*Assigned task*:
In the listing below, how many lines contain the word "middle"? Please respond with the number only.

BEGIN Data records

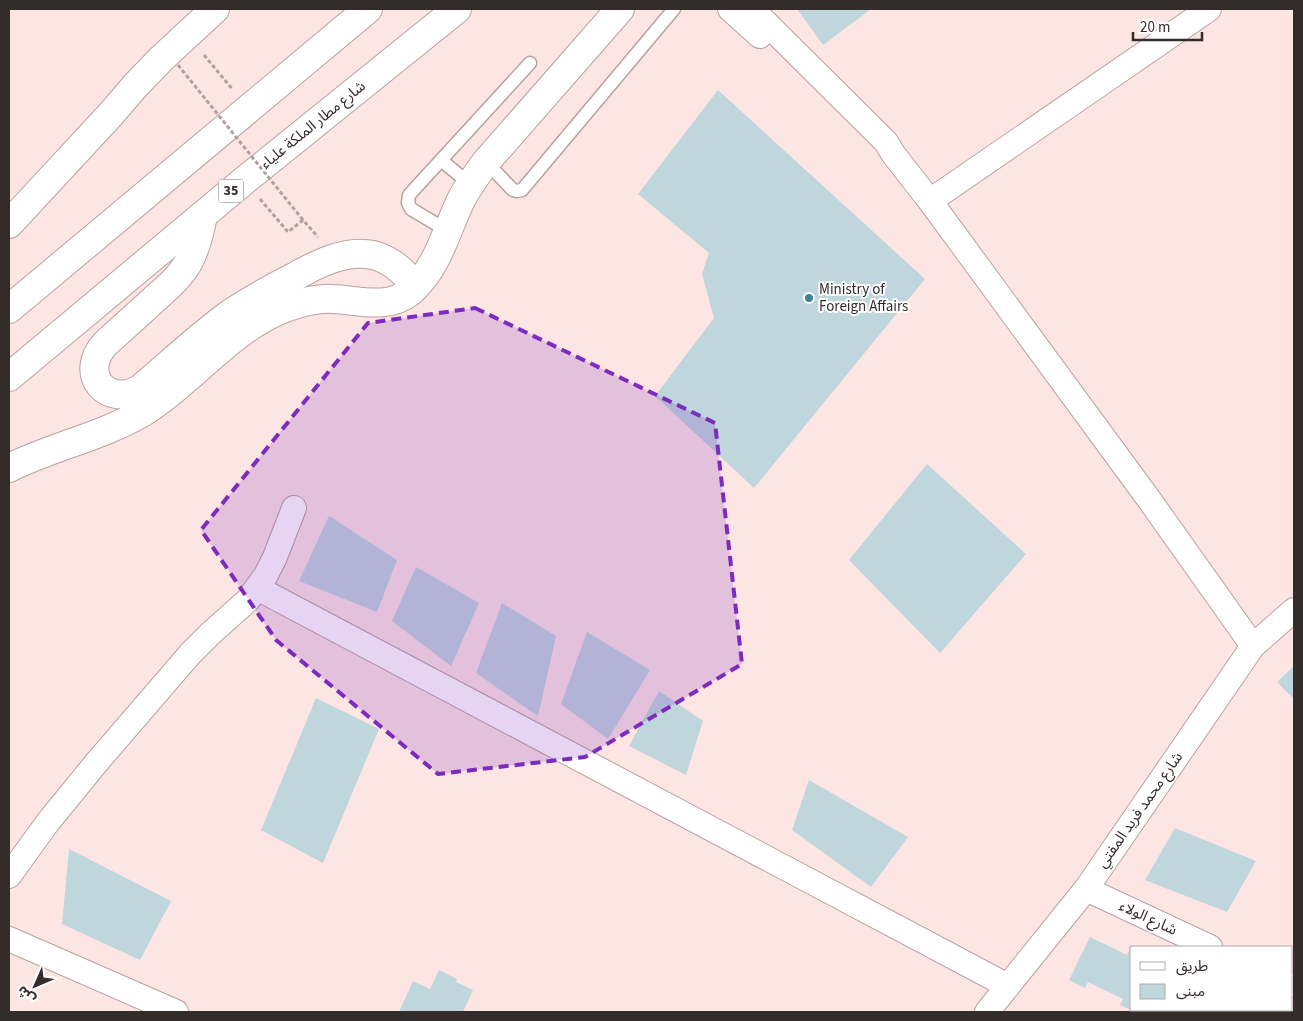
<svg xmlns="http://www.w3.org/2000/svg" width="1303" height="1021" font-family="'Source Sans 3','Noto Sans Arabic',sans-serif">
<rect width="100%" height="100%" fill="#fde5e4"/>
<g fill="#bfd6dc">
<path d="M 797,9 L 871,9 L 823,45 Z"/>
<path d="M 718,90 L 925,279 L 754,488 L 655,396 L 714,318 L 702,274 L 709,253 L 638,194 Z"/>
<path d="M 927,464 L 1026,554 L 940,653 L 849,560 Z"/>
<path d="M 329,516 L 397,560 L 377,612 L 299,581 Z"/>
<path d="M 416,567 L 479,603 L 451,666 L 392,621 Z"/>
<path d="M 502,603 L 556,636 L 538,716 L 476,673 Z"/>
<path d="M 587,632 L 650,670 L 608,739 L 561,704 Z"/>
<path d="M 1294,666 L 1294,699 L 1277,682 Z"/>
<path d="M 659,691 L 703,721 L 686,775 L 629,746 Z"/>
<path d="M 316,698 L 379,729 L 323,863 L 261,830 Z"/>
<path d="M 809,780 L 908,837 L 871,887 L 792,830 Z"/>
<path d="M 1175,828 L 1256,861 L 1227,912 L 1145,880 Z"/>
<path d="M 69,849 L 171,901 L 140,960 L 62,924 Z"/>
<path d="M 1090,937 L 1127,955 L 1132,945 L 1132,1010 L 1149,1010 L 1148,1012 L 1135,1012 L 1120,1005 L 1123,999 L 1088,982 L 1085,988 L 1069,980 Z"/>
<path d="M 439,970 L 457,979 L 456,982 L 473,990 L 463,1012 L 399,1012 L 413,981 L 430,989 Z"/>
<path d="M 1205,1010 L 1259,1010 L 1264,1012 L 1204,1012 Z"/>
</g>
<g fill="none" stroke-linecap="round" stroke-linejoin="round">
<g stroke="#b8a2a1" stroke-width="15">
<g id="lane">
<path d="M 441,160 L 470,184"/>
<path d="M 486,162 L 513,190 L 517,191 L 522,190 L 674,9"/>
<path d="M 448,231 L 411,209 L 408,203 L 409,195 L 530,63"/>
</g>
</g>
<g stroke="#b8a2a1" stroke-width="26">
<g id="street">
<path d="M 730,9 L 760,36"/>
<path d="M 752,9 L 886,142 L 894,155 L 930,201 L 1148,498 L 1253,646"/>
<path d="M 930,201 L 1209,9"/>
<path d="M 257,588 L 1008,986"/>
<path d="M 9,876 L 48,822 L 97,762 L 190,654 L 210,634 L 248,600 L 266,575 L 275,557 L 294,508"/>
<path d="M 1086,889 L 1210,947"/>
<path d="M 9,939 L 176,1012"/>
<path d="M 1292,984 L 1294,985"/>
<path d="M 987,1012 L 1086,889 L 1253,646 L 1294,610"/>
</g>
</g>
<g stroke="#b8a2a1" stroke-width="30">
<g id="secondary">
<path d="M 203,215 C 200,232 196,248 188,263 C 178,280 162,292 148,305 C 134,318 119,331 105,344 C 78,374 107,408 140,389 C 170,364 199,336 231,313 C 251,300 272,288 294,277 C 317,264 346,249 373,255 C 392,260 404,272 415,286"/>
<path d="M 9,224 L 111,114 L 135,86 L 161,59 L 215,9"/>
<path d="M 9,468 C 53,446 102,437 145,411 C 194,380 230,329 285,308 C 299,303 317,298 333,299 C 359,300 387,310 410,292 C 439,266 445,233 461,200 C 468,186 477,174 486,162 L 620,9"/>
</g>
</g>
<g stroke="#b8a2a1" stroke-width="30">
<g id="highway">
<path d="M 9,309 L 368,9"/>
<path d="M 9,377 L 245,180 L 457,9"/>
</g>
</g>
<g stroke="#b2a09f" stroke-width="3" stroke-dasharray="4 2.5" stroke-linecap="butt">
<path d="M 204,55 L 233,90"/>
<path d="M 260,199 L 288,232 L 303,220 L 318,237"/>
</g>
<use href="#lane" stroke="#fff" stroke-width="12"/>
<use href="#street" stroke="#fff" stroke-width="24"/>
<use href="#secondary" stroke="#fff" stroke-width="28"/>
<use href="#highway" stroke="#fff" stroke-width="28"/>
<path stroke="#b2a09f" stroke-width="3" stroke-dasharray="4 2.5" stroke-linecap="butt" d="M 178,65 L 303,220"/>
</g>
<path fill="#7b2cbf" fill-opacity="0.2" stroke="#7b2cbf" stroke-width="4" stroke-dasharray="10 6" stroke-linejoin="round" d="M 475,308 L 715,423 L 742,664 L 585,757 L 438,774 L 276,640 L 201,530 L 368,323 Z"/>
<circle fill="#418394" stroke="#fff" stroke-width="2" cx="809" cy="298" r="5"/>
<g text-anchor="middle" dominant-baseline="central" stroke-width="4" stroke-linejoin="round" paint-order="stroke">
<rect fill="#fff" stroke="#716b6b" stroke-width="1" x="218.5" y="179.5" width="25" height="23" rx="4"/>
<g font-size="14" font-weight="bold" fill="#342b2b">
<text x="231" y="191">35</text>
</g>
<g font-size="15" fill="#342b2b" stroke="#fff">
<text transform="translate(313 125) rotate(-39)">شارع مطار الملكة علياء</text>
<text transform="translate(1140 810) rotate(-55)">شارع محمد فريد المفتي</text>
<text transform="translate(1148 918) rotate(25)">شارع الولاء</text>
</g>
<g font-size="15" fill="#342b2b" stroke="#fff" text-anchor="start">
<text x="819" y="289">Ministry of<tspan x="819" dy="17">Foreign Affairs</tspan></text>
</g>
</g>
<rect width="1303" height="1021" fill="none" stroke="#342b2b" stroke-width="20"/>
<rect x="1130" y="946" width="162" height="65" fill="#ffffff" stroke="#aeaaaa"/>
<rect x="1140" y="962" width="25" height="8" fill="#ffffff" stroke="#aeaaaa"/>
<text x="1176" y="971" font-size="15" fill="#342b2b">طريق</text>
<rect x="1140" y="984" width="25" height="15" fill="#bfd6dc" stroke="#aeaaaa"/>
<text x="1176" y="996" font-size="15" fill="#342b2b">مبنى</text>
<g transform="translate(35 986) rotate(225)" stroke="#ffffff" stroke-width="4" paint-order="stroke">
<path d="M0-4L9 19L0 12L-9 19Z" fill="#342b2b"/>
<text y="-8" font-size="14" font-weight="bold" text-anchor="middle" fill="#342b2b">ش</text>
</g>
<path d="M1133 32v8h69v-8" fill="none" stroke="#342b2b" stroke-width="2.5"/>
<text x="1140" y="32" font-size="15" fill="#342b2b" stroke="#ffffff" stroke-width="4" paint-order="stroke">20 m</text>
</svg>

END Data records

*Answer box*:
2